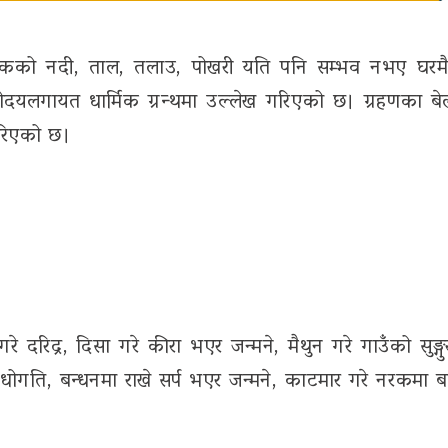
जीकको नदी, ताल, तलाउ, पोखरी यति पनि सम्भव नभए घरमै
रमित्रोदयलगायत धार्मिक ग्रन्थमा उल्लेख गरिएको छ। ग्रहणका बेल
गरिएको छ।
गरे दरिद्र, दिसा गरे कीरा भएर जन्मने, मैथुन गरे गाउँको सुङ्
े अधोगति, बन्धनमा राखे सर्प भएर जन्मने, काटमार गरे नरकमा बा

Brief: Without the pictures, copy all of the entries exactly as they appear.

Written answer:
जीकको नदी, ताल, तलाउ, पोखरी यति पनि सम्भव नभए घरमै
रमित्रोदयलगायत धार्मिक ग्रन्थमा उल्लेख गरिएको छ। ग्रहणका बेल
गरिएको छ।
गरे दरिद्र, दिसा गरे कीरा भएर जन्मने, मैथुन गरे गाउँको सुङ्
े अधोगति, बन्धनमा राखे सर्प भएर जन्मने, काटमार गरे नरकमा बा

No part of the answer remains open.